_EXERCISE BRIEF_
Could you return every line of text in the items below unchanged, leaving the pictures out of your answer?

Top of MATERIAL FOR THE TASK

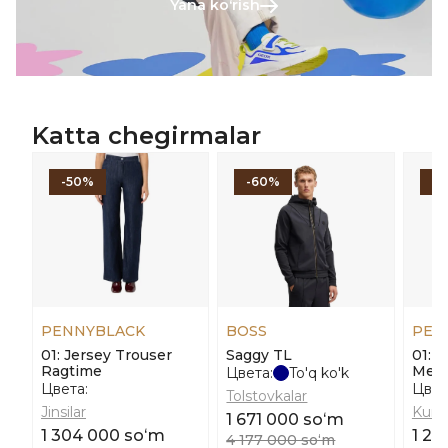
Yana koʻrish
Katta chegirmalar
-50%
-60%
-
PENNYBLACK
BOSS
PEN
01: Jersey Trouser
Saggy TL
01: Q
Ragtime
Meet
Цвета:
To'q ko'k
Цвета:
Цвет
Tolstovkalar
Jinsilar
Kurtk
1 671 000 soʻm
1 304 000 soʻm
1 24
4 177 000 soʻm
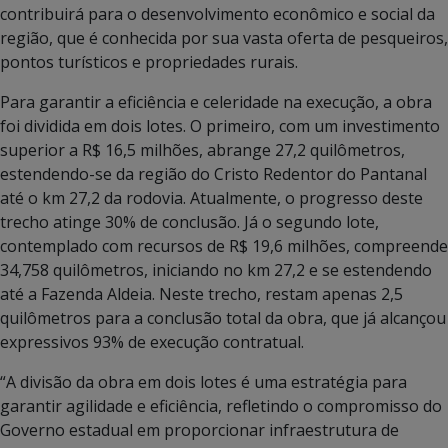
contribuirá para o desenvolvimento econômico e social da
região, que é conhecida por sua vasta oferta de pesqueiros,
pontos turísticos e propriedades rurais.
Para garantir a eficiência e celeridade na execução, a obra
foi dividida em dois lotes. O primeiro, com um investimento
superior a R$ 16,5 milhões, abrange 27,2 quilômetros,
estendendo-se da região do Cristo Redentor do Pantanal
até o km 27,2 da rodovia. Atualmente, o progresso deste
trecho atinge 30% de conclusão. Já o segundo lote,
contemplado com recursos de R$ 19,6 milhões, compreende
34,758 quilômetros, iniciando no km 27,2 e se estendendo
até a Fazenda Aldeia. Neste trecho, restam apenas 2,5
quilômetros para a conclusão total da obra, que já alcançou
expressivos 93% de execução contratual.
“A divisão da obra em dois lotes é uma estratégia para
garantir agilidade e eficiência, refletindo o compromisso do
Governo estadual em proporcionar infraestrutura de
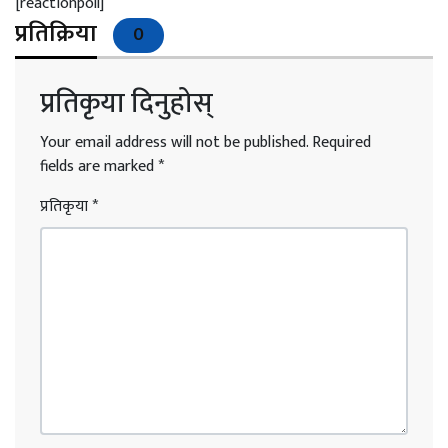
[reactionpoll]
प्रतिक्रिया
0
प्रतिकृया दिनुहोस्
Your email address will not be published.
Required
fields are marked
*
प्रतिकृया
*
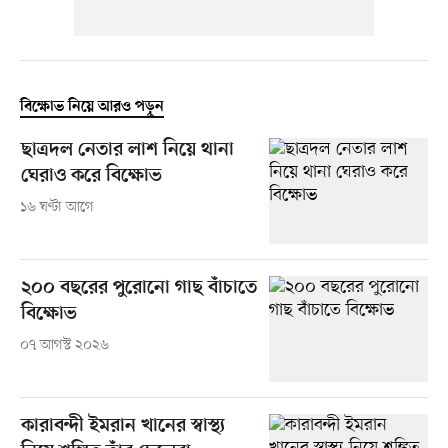
বিক্ষোভ নিয়ে আরও পড়ুন
ছাত্রদল নেতার লাশ নিয়ে থানা
ঘেরাও করে বিক্ষোভ
১৬ ঘণ্টা আগে
২০০ বছরের পুরোনো গাছ বাঁচাতে
বিক্ষোভ
০৭ আগস্ট ২০২৬
কারাবন্দী ইমরান খানের স্বাস্থ্য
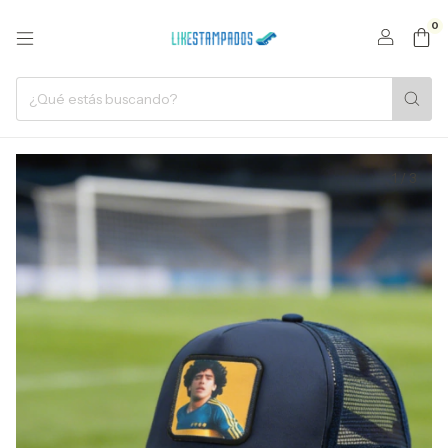
0
1
/
3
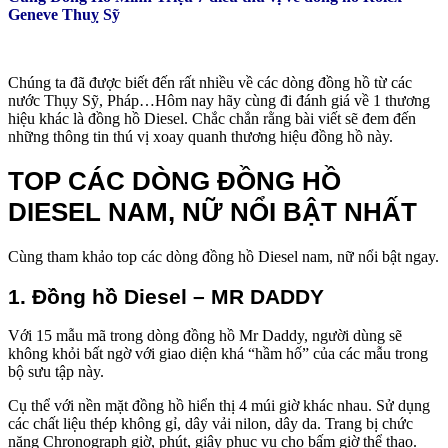
Geneve Thuỵ Sỹ
Chúng ta đã được biết đến rất nhiều về các dòng đồng hồ từ các
nước Thụy Sỹ, Pháp…Hôm nay hãy cùng đi đánh giá về 1 thương
hiệu khác là đồng hồ Diesel. Chắc chắn rằng bài viết sẽ đem đến
những thông tin thú vị xoay quanh thương hiệu đồng hồ này.
TOP CÁC DÒNG ĐỒNG HỒ
DIESEL NAM, NỮ NỔI BẬT NHẤT
Cùng tham khảo top các dòng đồng hồ Diesel nam, nữ nổi bật ngay.
1.
Đồng hồ Diesel –
MR DADDY
Với 15 mẫu mã trong dòng đồng hồ Mr Daddy, người dùng sẽ
không khỏi bất ngờ với giao diện khá “hầm hố” của các mẫu trong
bộ sưu tập này.
Cụ thể với nền mặt đồng hồ hiển thị 4 múi giờ khác nhau. Sử dụng
các chất liệu thép không gỉ, dây vải nilon, dây da. Trang bị chức
năng Chronograph giờ, phút, giây phục vụ cho bấm giờ thể thao.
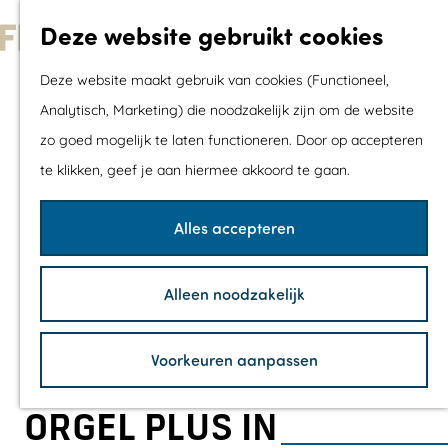
Met kids
Deze website gebruikt cookies
Shoppen
G
Mix & Match jou
Deze website maakt gebruik van cookies (Functioneel,
a
dagje uit
Analytisch, Marketing) die noodzakelijk zijn om de website
n
zo goed mogelijk te laten functioneren. Door op accepteren
a
Agenda
te klikken, geef je aan hiermee akkoord te gaan.
a
De mooiste routes
r
Wandelroutes
Alles accepteren
d
Fietsroutes
e
Wielrenroutes
Alleen noodzakelijk
h
Mountainbikerou
o
Vaarroutes
Voorkeuren aanpassen
m
TOP's
e
Fietspauzepunte
ORGEL PLUS IN
p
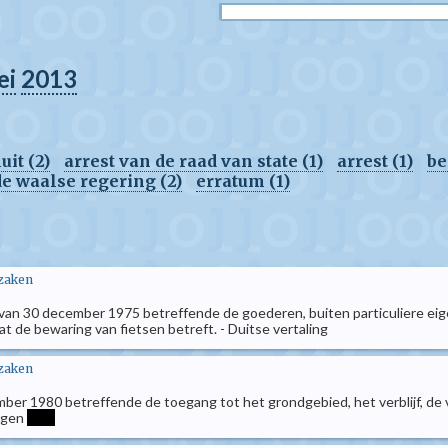
ei
2013
uit (2)
arrest van de raad van state (1)
arrest (1)
be
de waalse regering (2)
erratum (1)
 zaken
et van 30 december 1975 betreffende de goederen, buiten particuliere
at de bewaring van fietsen betreft. - Duitse vertaling
 zaken
mber 1980 betreffende de toegang tot het grondgebied, het verblijf, de
ngen
****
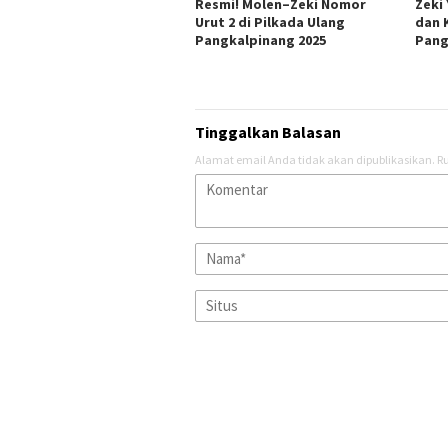
Resmi! Molen–Zeki Nomor
Zeki
Urut 2 di Pilkada Ulang
dan 
Pangkalpinang 2025
Pang
Tinggalkan Balasan
Alamat email Anda tidak akan dipublikasikan.
Ru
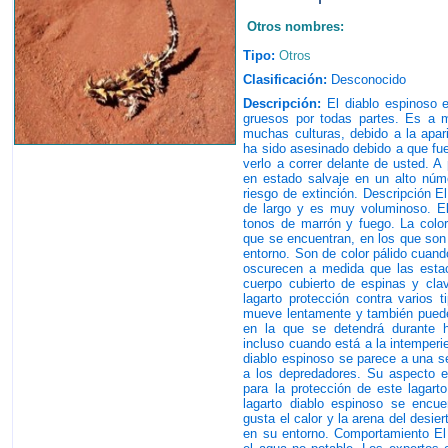
Otros nombres:
Tipo:
Otros
Clasificación:
Desconocido
Descripción:
El diablo espinoso 
gruesos por todas partes. Es a 
muchas culturas, debido a la apar
ha sido asesinado debido a que fue
verlo a correr delante de usted. A
en estado salvaje en un alto núme
riesgo de extinción. Descripción E
de largo y es muy voluminoso. El
tonos de marrón y fuego. La color
que se encuentran, en los que son
entorno. Son de color pálido cuand
oscurecen a medida que las esta
cuerpo cubierto de espinas y cla
lagarto protección contra varios
mueve lentamente y también puede
en la que se detendrá durante h
incluso cuando está a la intemperie
diablo espinoso se parece a una s
a los depredadores. Su aspecto e
para la protección de este lagarto
lagarto diablo espinoso se encuen
gusta el calor y la arena del desie
en su entorno. Comportamiento El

Bottom of MATERIAL FOR THE TASK

_FINISHED TASK_
Yana koʻrish
Katta chegirmalar
-50%
-60%
-
PENNYBLACK
BOSS
PEN
01: Jersey Trouser
Saggy TL
01: Q
Ragtime
Meet
Цвета:
To'q ko'k
Цвета:
Цвет
Tolstovkalar
Jinsilar
Kurtk
1 671 000 soʻm
1 304 000 soʻm
1 24
4 177 000 soʻm
contribuirá para o desenvolvimento econômico e social da
região, que é conhecida por sua vasta oferta de pesqueiros,
pontos turísticos e propriedades rurais.
Para garantir a eficiência e celeridade na execução, a obra
foi dividida em dois lotes. O primeiro, com um investimento
superior a R$ 16,5 milhões, abrange 27,2 quilômetros,
estendendo-se da região do Cristo Redentor do Pantanal
até o km 27,2 da rodovia. Atualmente, o progresso deste
trecho atinge 30% de conclusão. Já o segundo lote,
contemplado com recursos de R$ 19,6 milhões, compreende
34,758 quilômetros, iniciando no km 27,2 e se estendendo
até a Fazenda Aldeia. Neste trecho, restam apenas 2,5
quilômetros para a conclusão total da obra, que já alcançou
expressivos 93% de execução contratual.
“A divisão da obra em dois lotes é uma estratégia para
garantir agilidade e eficiência, refletindo o compromisso do
Governo estadual em proporcionar infraestrutura de
[reactionpoll]
प्रतिक्रिया
0
प्रतिकृया दिनुहोस्
Your email address will not be published.
Required
fields are marked
*
प्रतिकृया
*
বিক্ষোভ নিয়ে আরও পড়ুন
ছাত্রদল নেতার লাশ নিয়ে থানা
ঘেরাও করে বিক্ষোভ
১৬ ঘণ্টা আগে
২০০ বছরের পুরোনো গাছ বাঁচাতে
বিক্ষোভ
০৭ আগস্ট ২০২৬
কারাবন্দী ইমরান খানের স্বাস্থ্য
0
1
/
3
Geneve Thuỵ Sỹ
Chúng ta đã được biết đến rất nhiều về các dòng đồng hồ từ các
nước Thụy Sỹ, Pháp…Hôm nay hãy cùng đi đánh giá về 1 thương
hiệu khác là đồng hồ Diesel. Chắc chắn rằng bài viết sẽ đem đến
những thông tin thú vị xoay quanh thương hiệu đồng hồ này.
TOP CÁC DÒNG ĐỒNG HỒ
DIESEL NAM, NỮ NỔI BẬT NHẤT
Cùng tham khảo top các dòng đồng hồ Diesel nam, nữ nổi bật ngay.
1.
Đồng hồ Diesel –
MR DADDY
Với 15 mẫu mã trong dòng đồng hồ Mr Daddy, người dùng sẽ
không khỏi bất ngờ với giao diện khá “hầm hố” của các mẫu trong
bộ sưu tập này.
Cụ thể với nền mặt đồng hồ hiển thị 4 múi giờ khác nhau. Sử dụng
các chất liệu thép không gỉ, dây vải nilon, dây da. Trang bị chức
năng Chronograph giờ, phút, giây phục vụ cho bấm giờ thể thao.
Met kids
Deze website gebruikt cookies
Shoppen
G
Mix & Match jou
Deze website maakt gebruik van cookies (Functioneel,
a
dagje uit
Analytisch, Marketing) die noodzakelijk zijn om de website
n
zo goed mogelijk te laten functioneren. Door op accepteren
a
Agenda
te klikken, geef je aan hiermee akkoord te gaan.
a
De mooiste routes
r
Wandelroutes
Alles accepteren
d
Fietsroutes
e
Wielrenroutes
Alleen noodzakelijk
h
Mountainbikerou
o
Vaarroutes
Voorkeuren aanpassen
m
TOP's
e
Fietspauzepunte
ORGEL PLUS IN
p
ei
2013
uit (2)
arrest van de raad van state (1)
arrest (1)
be
de waalse regering (2)
erratum (1)
 zaken
et van 30 december 1975 betreffende de goederen, buiten particuliere
at de bewaring van fietsen betreft. - Duitse vertaling
 zaken
mber 1980 betreffende de toegang tot het grondgebied, het verblijf, de
ngen
****
Resmi! Molen–Zeki Nomor
Zeki
Urut 2 di Pilkada Ulang
dan 
Pangkalpinang 2025
Pang
Tinggalkan Balasan
Alamat email Anda tidak akan dipublikasikan.
Ru
Otros nombres:
Tipo:
Otros
Clasificación:
Desconocido
Descripción:
El diablo espinoso 
gruesos por todas partes. Es a 
muchas culturas, debido a la apar
ha sido asesinado debido a que fue
verlo a correr delante de usted. A
en estado salvaje en un alto núme
riesgo de extinción. Descripción E
de largo y es muy voluminoso. El
tonos de marrón y fuego. La color
que se encuentran, en los que son
entorno. Son de color pálido cuand
oscurecen a medida que las esta
cuerpo cubierto de espinas y cla
lagarto protección contra varios
mueve lentamente y también puede
en la que se detendrá durante h
incluso cuando está a la intemperie
diablo espinoso se parece a una s
a los depredadores. Su aspecto e
para la protección de este lagarto
lagarto diablo espinoso se encuen
gusta el calor y la arena del desie
en su entorno. Comportamiento El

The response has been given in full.